On the CMS.gov attestation page, CMS makes it clear that any provider attesting to receive EHR incentive payments for either the Medicare or Medicaid program may be subject to audits and lists what providers need to know to be prepared:

  1. All providers attesting to receive an EHR incentive payment for either Medicare or Medicaid EHR Incentive Programs should retain ALL relevant supporting documentation (in either paper or electronic format used in the completion of the Attestation Module responses). Documentation to support the attestation should be retained for six years post-attestation. Documentation to support payment calculations (such as cost report data) should continue to follow the current documentation retention processes.
  2. CMS and its contractors, will perform audits on Medicare and dually-eligible (Medicare and Medicaid) providers. 
  3. States and their contractors will perform audits on Medicaid providers. 
  4. CMS and states will also manage appeals processes. 

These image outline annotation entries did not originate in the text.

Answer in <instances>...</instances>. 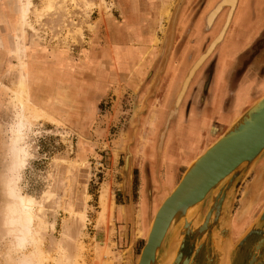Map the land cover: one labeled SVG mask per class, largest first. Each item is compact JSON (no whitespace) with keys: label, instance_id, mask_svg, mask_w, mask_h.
Returning <instances> with one entry per match:
<instances>
[{"label":"rangeland","instance_id":"obj_1","mask_svg":"<svg viewBox=\"0 0 264 264\" xmlns=\"http://www.w3.org/2000/svg\"><path fill=\"white\" fill-rule=\"evenodd\" d=\"M16 1L12 40L19 43V58L29 69L28 45L31 44L52 46L61 51H79L80 48H92L99 44L103 50L105 69L108 70L113 60L118 65L124 53L130 51L132 54V59L120 64L123 68L120 70V88L104 97L96 113L88 115L89 123L84 122L86 114L81 115L82 121L71 123L76 116H72V108L66 106L56 110L57 114L41 107L46 114L54 116L56 122L36 120L32 113L27 115L31 127L25 131L21 142L26 163L20 171L21 178L17 185L21 194L32 197L36 204L34 211L37 220L34 222L33 235L45 258L42 264H120L123 257L112 244L116 203L130 199L137 207L142 196L145 185L141 165L150 162L153 157L151 154L145 155L141 147L150 148V145L155 144V151L157 146L159 152L160 139L164 136L165 140L169 130L177 123L181 105L184 110L192 102L198 107L204 106L209 95L205 85L213 72L215 50L218 45L223 46L231 41L228 40L231 23L234 20L237 23L251 21L253 13L259 11L258 8L262 6L260 3L264 0H235L234 3L225 0L226 4L219 8L223 0L219 3L211 0L207 8L209 11L196 26L195 53L194 49L186 51L183 54L185 60L181 56L187 42L184 38L186 35H180L176 28L186 0ZM28 1L32 5L27 10ZM241 1L242 6L238 9ZM21 7L26 9L23 25L18 24ZM226 8L228 11L224 12ZM128 16L132 19L131 24ZM181 24H185L182 19ZM203 24L213 32L219 31L213 40L209 37L205 41L199 52L201 40L205 37L201 31ZM225 29L224 39L195 72L178 102L195 64L216 39L215 44L223 38ZM263 43L264 38L255 48ZM234 47L229 46L226 52L230 53ZM13 62L17 64L12 59L6 66L5 83L8 87H4V111L0 117V264H15L14 261L23 255L14 249V233L7 229L9 199L2 180V176L10 175L12 127L19 120L20 111L13 98V89L19 77L17 71L12 69ZM147 64L150 66L143 72ZM126 65H129L128 70L125 69ZM29 69L28 86L33 102ZM180 71H184V76L180 75ZM260 84L264 88V82ZM175 86L177 90L173 91ZM249 93L246 87L240 91L237 104L241 108L248 101ZM176 102L177 105L181 104L178 111L171 115ZM203 116L195 115L198 123L191 124L188 130L195 136L197 144L205 133V143L199 151L192 147L188 153H184L187 160L198 151L194 157L196 159L231 126L217 120H213L210 125L209 119L202 121ZM128 149L132 157L129 169L125 172ZM173 159L176 161L178 156ZM263 168L264 155L239 187L230 222L234 246L264 209V179L256 183ZM147 169L149 172L151 163ZM170 173L164 182L166 186H171L175 181L174 172ZM129 184L133 190L125 196L126 185ZM146 195L150 199L155 197L154 193ZM159 196L162 198L165 195L161 193ZM246 199L248 205L242 206ZM207 210L206 206L202 215L205 216ZM154 213L155 209L152 218ZM236 220L244 224L243 232L235 228ZM196 225H199V221ZM96 232L105 234L106 240L93 237ZM35 245L29 243L23 253H31ZM140 252L141 247H138L135 250L136 261Z\"/></svg>","mask_w":264,"mask_h":264},{"label":"crops","instance_id":"obj_2","mask_svg":"<svg viewBox=\"0 0 264 264\" xmlns=\"http://www.w3.org/2000/svg\"><path fill=\"white\" fill-rule=\"evenodd\" d=\"M255 1L251 0V2ZM16 3V0H0V117L4 111V87H8L5 83L7 82L6 66L12 59L9 48L13 43L12 21L16 16L14 11ZM260 4L262 6L257 7L259 11L253 13L251 21L241 28L238 27L231 41L227 42L228 46L217 51L210 84L211 91L206 101L208 106L198 107L192 102L184 110L181 105L178 121L167 133L161 155L157 146L155 151V144L150 145V148L141 147L145 155L151 154L153 157L150 162L141 165V171L143 170L145 176L143 178L146 179L143 180L146 186L145 195L141 196L138 210L130 199L116 203L115 237L112 244H115L116 252L123 257L120 264H128L130 258L134 263L136 262L135 250L138 247L142 249L144 246L157 209L179 183L183 174L182 169L189 167L195 160L194 157L200 147L205 143V133L203 139L197 144L195 136L188 130L191 124L198 123L195 115L197 117L204 115L202 121L206 122L209 119L210 125L213 120L225 125H233V119H238V116L264 95V88L260 84L264 82V43L259 48H255L256 44L264 38V1ZM233 45L234 50L227 53L228 47ZM28 51L33 102L53 114H57L56 110L61 106L72 108L71 115L76 118H72L71 123L75 120L82 121L81 115L83 114L87 117L84 122H90L88 115L96 113L104 97L120 88V70H123L120 64L132 59L131 52L127 51L122 61L117 62L118 65H116L113 60L108 70L105 69L103 50L99 44H95L92 48H80L79 51H61L52 46L31 44L28 45ZM149 66L144 65L143 72ZM128 67L129 65H126L125 69L128 70ZM142 82L144 83L145 79ZM245 87L250 93L248 101L241 108L237 104V99L240 91ZM58 98H60L59 102ZM192 147L198 151L190 160H187L184 158V153H188ZM176 155L178 159L174 161L173 158ZM150 163L152 174L148 176L145 173ZM170 172H174L175 181L171 186H166L164 182L168 174H171ZM150 187L153 189L150 190ZM154 188L158 195L161 192L165 196L161 198L157 195L158 200L156 197L150 199L146 194H156ZM125 192V196L131 192L129 185H126ZM154 209L155 213L152 218ZM234 226L239 231H244V224L240 221L236 220ZM93 237H98V239L103 237L101 241L106 240V235L98 232L94 233Z\"/></svg>","mask_w":264,"mask_h":264},{"label":"water","instance_id":"obj_3","mask_svg":"<svg viewBox=\"0 0 264 264\" xmlns=\"http://www.w3.org/2000/svg\"><path fill=\"white\" fill-rule=\"evenodd\" d=\"M177 103L171 115L178 111L181 103ZM127 152L125 172L132 157L129 149ZM263 155L264 95L184 171L157 209L137 261L130 258L128 264H166L168 260L169 264H223L226 256L227 264H264V209L236 246L230 230L239 187ZM259 174L261 183L264 168ZM209 195L210 202L201 205ZM195 220L199 221L196 227ZM174 235L179 242L175 256H171Z\"/></svg>","mask_w":264,"mask_h":264},{"label":"bare ground","instance_id":"obj_4","mask_svg":"<svg viewBox=\"0 0 264 264\" xmlns=\"http://www.w3.org/2000/svg\"><path fill=\"white\" fill-rule=\"evenodd\" d=\"M234 1L235 0H230L231 3H234ZM31 5L32 3L28 1L27 10L30 8ZM24 10L26 9L22 7L20 8V19L18 21V24H22L23 21L25 20ZM226 31L227 29H225L223 38H221L220 41L217 44H215V41L217 40L216 39L211 45V47L209 48L208 52L205 55H203L199 59V61L195 64L194 68L189 74L188 79L184 83L183 90L178 98V102H180L182 97L184 96L191 77L195 74V72L202 65V63L205 61L208 55L215 49V47L219 43H221V41L225 37ZM9 49H10V54H11L12 59L15 60V62H17V64H14V62L12 64V69L16 70L19 76L16 87L15 89H13V98H14L15 104H17L18 107H20L19 108L20 111L18 115L19 120L16 121V123H14L12 127L11 142H10V148H9L10 157L12 159V163L10 164V167H9L10 175L2 176L3 185L7 193V198L9 199V212H8L9 219H8L7 229L8 231L11 229L12 232L14 233L13 234L14 249L17 251V253L23 254L22 257L14 261L15 264H42L45 258L43 256L40 245L38 247V245L36 244V238H34V235H33L35 232V230L33 229L34 222L37 220V214L34 211L36 204L32 197L22 195L17 186L18 181L21 178L20 171L22 170V168L25 166V163H26V155H25V152L23 151L24 148L22 147L21 142L24 138L25 131L30 129L31 127V121H29V117L27 116L28 114L32 113L33 114L32 116L36 120L45 119L46 121L52 120L56 122L57 119L52 115L46 114L44 111H42L43 109L41 107H38L36 104L32 102L31 100L32 96L30 92L31 90L28 86V76H27V71L29 68L27 67V64L21 61L19 58V53H18L19 43L16 40H14ZM240 117L241 116H238L237 118L239 119ZM238 119L235 118L233 120L234 123ZM260 177H262V175H260L259 178L257 177V180H256L257 182L255 181L256 183H258V181L260 180ZM216 191H218V189L215 190L214 192ZM209 199H211L210 195L203 202H200L201 205H205V203H207ZM246 202H247V199L242 202V206L246 205ZM244 210H242V212ZM240 214L242 215V213ZM206 215H207V212L205 216ZM197 221L196 220L194 221V225H193L194 227L197 226L196 225ZM178 242H179L178 238L177 236H175L172 242V247H171L172 250L170 254L171 256H175L176 251H177ZM29 243H34V245L36 244L35 245L36 248L31 253L24 254L23 252L27 249V246L29 245ZM227 258H228L227 256L224 258L223 264H227V261H228ZM169 261L170 260H168L166 264H169Z\"/></svg>","mask_w":264,"mask_h":264},{"label":"flooded vegetation","instance_id":"obj_5","mask_svg":"<svg viewBox=\"0 0 264 264\" xmlns=\"http://www.w3.org/2000/svg\"><path fill=\"white\" fill-rule=\"evenodd\" d=\"M211 0H186L187 4L184 6L183 10L181 11V13L179 14V18H178V23H177V28H176V31L180 34V35H186L184 38L185 40L187 41L186 42V46L183 48L184 49V53H182V60L184 59V56L183 54L185 55V53H187L186 51L188 50H191V49H194V53H195V42L197 41V37L195 36L196 35V26L197 24L199 23V21L203 20L204 17L206 16V13L209 11L207 10L208 8V4ZM220 0H217V2L219 3ZM228 3H231L230 0H227ZM225 0L222 1V3L220 4L219 7H221L222 5H225L224 4ZM238 4V3H237ZM191 6V7H190ZM240 6H242V1L240 2V5L238 7V9L240 8ZM189 7H190V10H189ZM237 9V11H238ZM227 12L228 11V8H226L224 10V12ZM236 11V13H237ZM223 14V13H222ZM129 18V23L131 24L132 23V19L128 16ZM235 18V17H234ZM181 19L184 20L185 24L184 26L181 24ZM193 20V21H191ZM245 25V20H242L240 21L239 23H237L236 20L233 21V23H231L230 27H229V40H231L232 38V35L234 33V31L238 28V27H243ZM133 26H135L133 24ZM137 27V26H136ZM151 27V26H150ZM157 28V27H155ZM135 29V28H134ZM137 30V29H135ZM203 34H205V37L201 40L202 42V46L200 47V50L199 52L201 51V49H203V46H204V43L205 41L209 38V37H212V40L213 38L215 37V35L218 33V31H215L213 32L212 29H210L208 26H206V24H203V29L201 30ZM216 33V34H215ZM182 37V36H181ZM228 39V38H227ZM263 40V39H262ZM262 40L260 42H262ZM228 42V41H227ZM258 42V43H260ZM148 43V42H147ZM235 44H237V42H234ZM257 43V44H258ZM256 44V45H257ZM227 43L225 44V46L223 47L222 44L221 45H218L217 49L215 50V57L217 56V51H219L220 49L222 48H225L227 47ZM182 48V47H181ZM177 49V48H176ZM215 57H214V66H213V72H212V75H211V78L209 79L208 83H206L205 87L207 89V92L208 94H210V84H211V81H212V78H213V73H214V68H215ZM185 60V59H184ZM185 63V62H184ZM183 65H187V63H185ZM182 64V63H181ZM184 76V71L181 73L180 71V75ZM178 83V82H176ZM176 89V86L174 87L173 91ZM177 90V89H176ZM175 90V91H176ZM174 94V92H173ZM209 98V95L207 97V99ZM207 99L205 100V104L204 105H207ZM228 100V99H227ZM208 106V105H207ZM152 168L149 170L148 172V169L146 170V174H149L151 175L152 174ZM161 172V171H160ZM162 174V172L160 173ZM143 176H144V172H143ZM145 177V176H144ZM146 180V179H144ZM130 186V189L133 190L132 188V185L129 184ZM154 191H155V188H154ZM145 192H146V186H143V189H142V197H144L145 195ZM157 191H155L156 193ZM161 194V192H159V195ZM155 197H156V200H158L159 197H157V193L154 194ZM158 195V196H159ZM141 200V198H140ZM139 200V202H140ZM125 202V201H124ZM139 202L137 204V210L139 208Z\"/></svg>","mask_w":264,"mask_h":264}]
</instances>
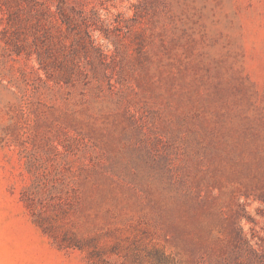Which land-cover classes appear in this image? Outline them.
I'll return each mask as SVG.
<instances>
[{
  "label": "rangeland",
  "instance_id": "rangeland-1",
  "mask_svg": "<svg viewBox=\"0 0 264 264\" xmlns=\"http://www.w3.org/2000/svg\"><path fill=\"white\" fill-rule=\"evenodd\" d=\"M34 1L0 0V264H264V0H38L72 84Z\"/></svg>",
  "mask_w": 264,
  "mask_h": 264
},
{
  "label": "trees",
  "instance_id": "trees-1",
  "mask_svg": "<svg viewBox=\"0 0 264 264\" xmlns=\"http://www.w3.org/2000/svg\"><path fill=\"white\" fill-rule=\"evenodd\" d=\"M52 5L46 4L45 2L43 3L38 0L29 4L31 17L34 18V20H32L34 27L33 35H37V31L42 24L49 23L55 25L60 28L61 33H64L63 24L71 26L74 23V18L66 13L65 7L62 6V2L61 4L58 3ZM11 21L12 19L10 18L8 23L12 27L13 24ZM46 32L47 33L44 36H47L48 39H43V35L35 36V39L32 43L36 49L35 52L27 51L25 55L29 58L33 56V53L37 54V60L40 64L39 69L44 71L47 77L45 82L53 80L58 84L74 83V77L83 74L81 65L78 62L71 60L68 55L64 56L63 59L58 58V56L55 54V52L57 51V47L53 42L54 36L52 34V31L48 30ZM49 38H51V40ZM13 42L16 41L14 40ZM14 46L16 49V54L18 56H22L24 54L23 49H26V45L16 42ZM7 49H9V46ZM68 62H71V64H68ZM39 78L42 79L41 76H39ZM169 258V255H167L164 250H160L158 251V257L156 258L158 260L156 262H158V264H166L169 261Z\"/></svg>",
  "mask_w": 264,
  "mask_h": 264
}]
</instances>
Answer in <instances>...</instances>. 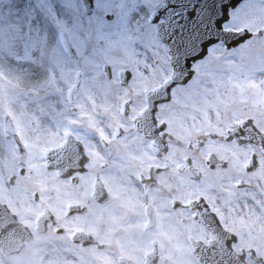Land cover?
<instances>
[{"label":"snow or ice","instance_id":"6c2138e0","mask_svg":"<svg viewBox=\"0 0 264 264\" xmlns=\"http://www.w3.org/2000/svg\"><path fill=\"white\" fill-rule=\"evenodd\" d=\"M0 264H264V0H0Z\"/></svg>","mask_w":264,"mask_h":264}]
</instances>
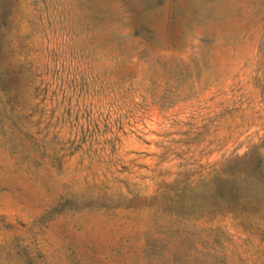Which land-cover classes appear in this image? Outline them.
<instances>
[{
    "label": "rangeland",
    "instance_id": "1",
    "mask_svg": "<svg viewBox=\"0 0 264 264\" xmlns=\"http://www.w3.org/2000/svg\"><path fill=\"white\" fill-rule=\"evenodd\" d=\"M255 145L264 158V0H0L16 261L264 264V236L193 231L172 199Z\"/></svg>",
    "mask_w": 264,
    "mask_h": 264
},
{
    "label": "trees",
    "instance_id": "2",
    "mask_svg": "<svg viewBox=\"0 0 264 264\" xmlns=\"http://www.w3.org/2000/svg\"><path fill=\"white\" fill-rule=\"evenodd\" d=\"M183 195L189 197L186 216L193 231L211 235L231 227L264 236V158L257 145L196 179L178 181L172 199L179 203ZM13 246L0 245V264H36L25 246L16 261Z\"/></svg>",
    "mask_w": 264,
    "mask_h": 264
}]
</instances>
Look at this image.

Providers who received a letter were asked to provide the following:
  • Documentation from the ONC showing that the provider used a certified EHR system for meaningful use attestation
  • Information about the method used to report emergency department admissions
  • Documentation that the provider has completed attestation for the core set of meaningful use criteria
  • Documentation that the provider has completed attestation for the required number of menu set meaningful use objectives

According to the law firm of Ober | Kaler, an amended version of the audit letter has been sent out “clarifying that the audit letters seek additional detailed information but are not, at this time, requesting identifiable or detailed patient records.” The audit letters provide EP’s and hospitals little time to respond, a two-week response time is specified.